The image is first scrutinized using File Format, and no warning appears. Searching the image on the web does not reveal any picture of similar content already published. Since information about camera make and model are available in the Exif metadata, Authenticate is able to find and download from the web, hundreds of images captured by the same camera model. After a batch file format comparison, every detail of the investigated image seems well compatible with reference material, including JPEG Quantization Tables, which are also confirmed to match the declared camera model by Authenticate’s database. Filters in the Global Analysis category do not show any trace of recompression or resampling. JPEG Dimples are present, as expected for that specific camera model. Filters in the Local Analysis category do not reveal any suspicious region. Moreover, the JPEG Dimples Map filter detects presence of JPEG Dimples throughout the image, suggesting that no region has been tampered with.
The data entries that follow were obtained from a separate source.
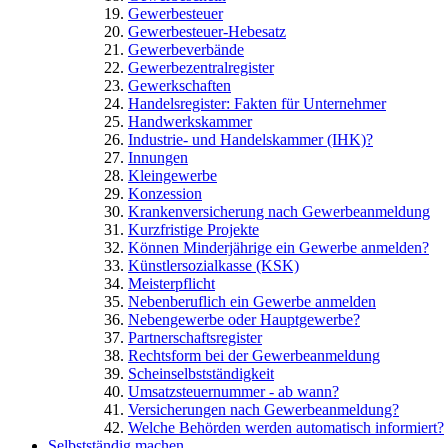
Gewerbesteuer
Gewerbesteuer-Hebesatz
Gewerbeverbände
Gewerbezentralregister
Gewerkschaften
Handelsregister: Fakten für Unternehmer
Handwerkskammer
Industrie- und Handelskammer (IHK)?
Innungen
Kleingewerbe
Konzession
Krankenversicherung nach Gewerbeanmeldung
Kurzfristige Projekte
Können Minderjährige ein Gewerbe anmelden?
Künstlersozialkasse (KSK)
Meisterpflicht
Nebenberuflich ein Gewerbe anmelden
Nebengewerbe oder Hauptgewerbe?
Partnerschaftsregister
Rechtsform bei der Gewerbeanmeldung
Scheinselbstständigkeit
Umsatzsteuernummer - ab wann?
Versicherungen nach Gewerbeanmeldung?
Welche Behörden werden automatisch informiert?
Selbstständig machen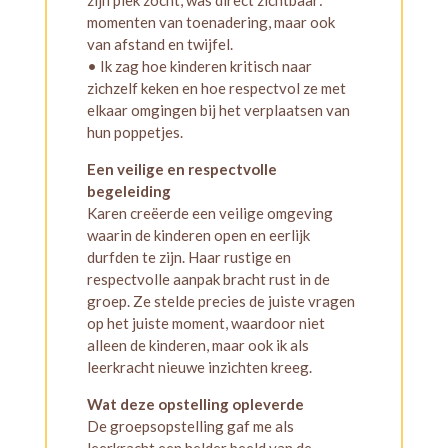
momenten van toenadering, maar ook
van afstand en twijfel.
• Ik zag hoe kinderen kritisch naar
zichzelf keken en hoe respectvol ze met
elkaar omgingen bij het verplaatsen van
hun poppetjes.
Een veilige en respectvolle
begeleiding
Karen creëerde een veilige omgeving
waarin de kinderen open en eerlijk
durfden te zijn. Haar rustige en
respectvolle aanpak bracht rust in de
groep. Ze stelde precies de juiste vragen
op het juiste moment, waardoor niet
alleen de kinderen, maar ook ik als
leerkracht nieuwe inzichten kreeg.
Wat deze opstelling opleverde
De groepsopstelling gaf me als
leerkracht een helder beeld van de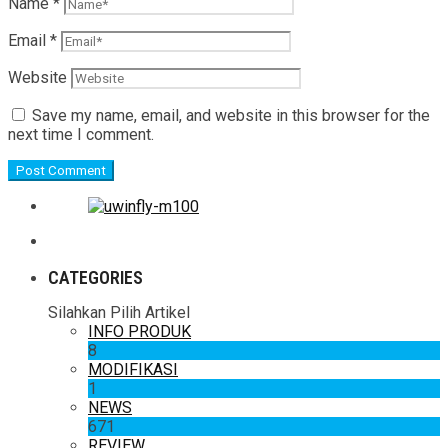
Name
*
Email
*
Website
Save my name, email, and website in this browser for the
next time I comment.
CATEGORIES
Silahkan Pilih Artikel
INFO PRODUK
8
MODIFIKASI
1
NEWS
671
REVIEW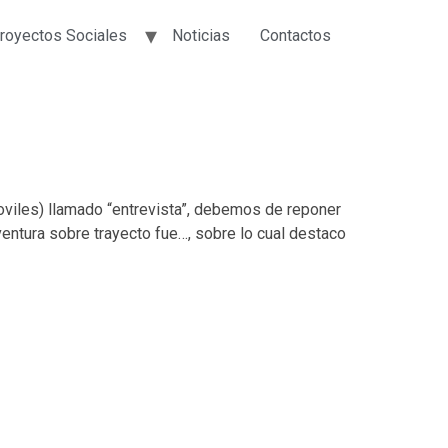
royectos Sociales
Noticias
Contactos
oviles) llamado “entrevista”, debemos de reponer
ventura sobre trayecto fue…, sobre lo cual destaco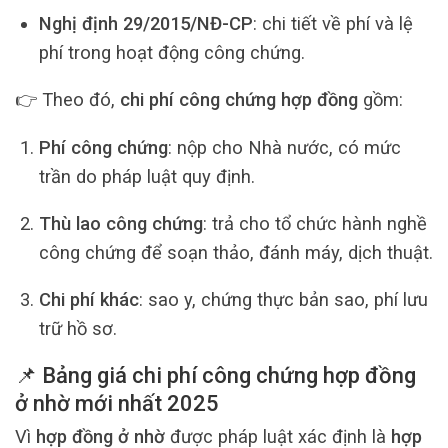
Nghị định 29/2015/NĐ-CP
: chi tiết về phí và lệ
phí trong hoạt động công chứng.
👉 Theo đó,
chi phí công chứng hợp đồng
gồm:
Phí công chứng
: nộp cho Nhà nước, có mức
trần do pháp luật quy định.
Thù lao công chứng
: trả cho tổ chức hành nghề
công chứng để soạn thảo, đánh máy, dịch thuật.
Chi phí khác
: sao y, chứng thực bản sao, phí lưu
trữ hồ sơ.
📌 Bảng giá
chi phí công chứng hợp đồng
ở nhờ
mới nhất 2025
Vì
hợp đồng ở nhờ
được pháp luật xác định là
hợp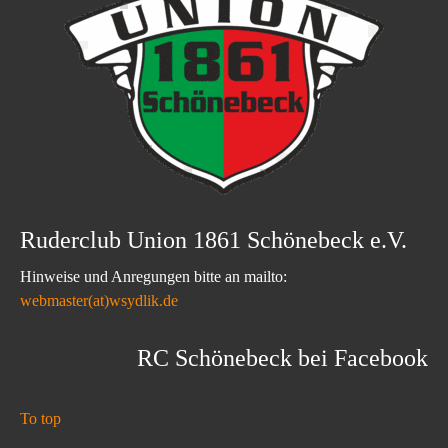
Ruderclub Union 1861 Schönebeck e.V.
Hinweise und Anregungen bitte an mailto:
webmaster(at)wsydlik.de
RC Schönebeck bei Facebook
To top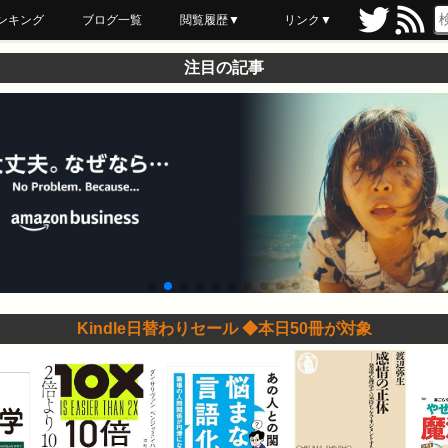
ンキング
ブログ一覧
閲覧履歴▼
リンク▼
ブックマーク
最近読んだ
あとで読む
ネットスーパー
飲食店舗用品
セール情報
注目の記事
Kindle日替わりセール ◆本日50冊が対象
Before the end of the day, the editorial team decides to publish the image. The decision remains courageous, but thanks to Amped Authenticate it is not a blind decision.
Every week, an insurance company receives thousands of damaged car images from its affiliated insurance experts spread around the territory. The company suspects that some of the experts are teaming up with customers to send fake images to the company, so they can ask for refunds.
Due to the massive amount of data, analyzing one image at a time would take too long. The company decides to use Amped Authenticate’s Smart Report tool, which scans all images in batch and separates images whose metadata and coding properties are compatible with native camera images from those images with problematic metadata and/or possible traces of local forgeries. The number of images to be investigated is now reduced by a factor of 95%, making single-image investigation feasible. Some of the images indeed contain traces of splicing; in particular, in several cases, damaged parts of the car are copied, scaled, rotated and pasted again into the same image to increase the extent of the damage. Some of the examined cases turn out to be false positives, while some others reveal evident traces of manipulation. The users who submitted manipulated images are identified and prosecuted, thus inherently reducing the future number of submitted fake documents as a side effect.
The company is able to sue the affiliated expert for fraud, and ask for the funds to be returned.